You are viewing a plain text version of this content. The canonical link for it is here.
Posted to dev@parquet.apache.org by Jörg Anders <jr...@ymail.com.INVALID> on 2017/08/07 13:38:33 UTC

why line by line

Hi all!
I have a general question concerning PARQUET. 
PARQUET is a columnar store. But the typical Apache PARQUET Writer/Reader loops use a row by row strategy:
Iterator<Valuet> itr = theValues.iterator();
while (itr.hasNext()) {
            writer.write(groupFromValue(itr.next()));
}
writer.close();
Assume I had the columns at hand. This procedure requires to convert them into rows. Is there a way to write columns directly?If not: Could please anybody explain the contradiction between the columnar nature of PARQUET and a the row by rowbased read/write stratagy. 

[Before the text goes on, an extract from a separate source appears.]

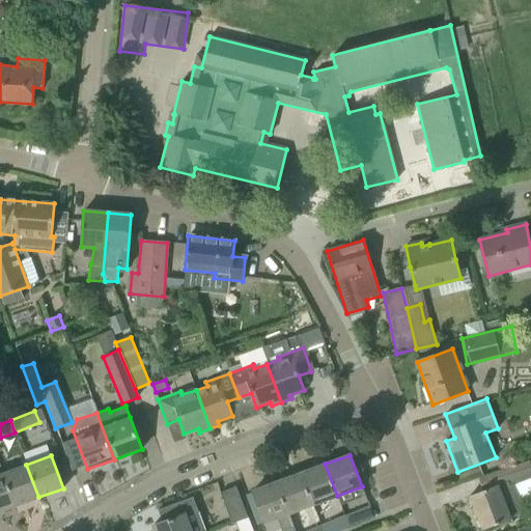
[(510,518),(525,512),(514,484),(530,477),(530,467),(529,462),(479,478),(483,491),(469,496),(482,530),(510,519),(510,518)]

Is it for technical reasons, perhapsbecause of some requirements of  the record shredding and assembly algorithm?
An URL would suffice.
Thank you in advance
Joerg
 

Re: why line by line

Posted by Wes McKinney <we...@gmail.com>.
hi Joerg,

It sounds like you are referring to the record-based writer API that's
found in parquet-mr, which was originally designed for use in Hadoop
MapReduce (if I understand correctly).

There is no requirement to write Parquet files in this fashion. The
Parquet C++ writer and reader API
(https://github.com/apache/parquet-cpp) is vectorized / column based.
Some systems (like Spark, Dremio, Drill, I believe) have vectorized
Java implementations.

There is interest in creating an Arrow-based columnar reader and
writer API for Java within parquet-mr; that would be a promising
approach.

- Wes

On Mon, Aug 7, 2017 at 9:38 AM, Jörg Anders
<jr...@ymail.com.invalid> wrote:
> Hi all!
> I have a general question concerning PARQUET.
> PARQUET is a columnar store. But the typical Apache PARQUET Writer/Reader loops use a row by row strategy:
> Iterator<Valuet> itr = theValues.iterator();
> while (itr.hasNext()) {
>             writer.write(groupFromValue(itr.next()));
> }
> writer.close();
> Assume I had the columns at hand. This procedure requires to convert them into rows. Is there a way to write columns directly?If not: Could please anybody explain the contradiction between the columnar nature of PARQUET and a the row by rowbased read/write stratagy.
>
> Is it for technical reasons, perhapsbecause of some requirements of  the record shredding and assembly algorithm?
> An URL would suffice.
> Thank you in advance
> Joerg
>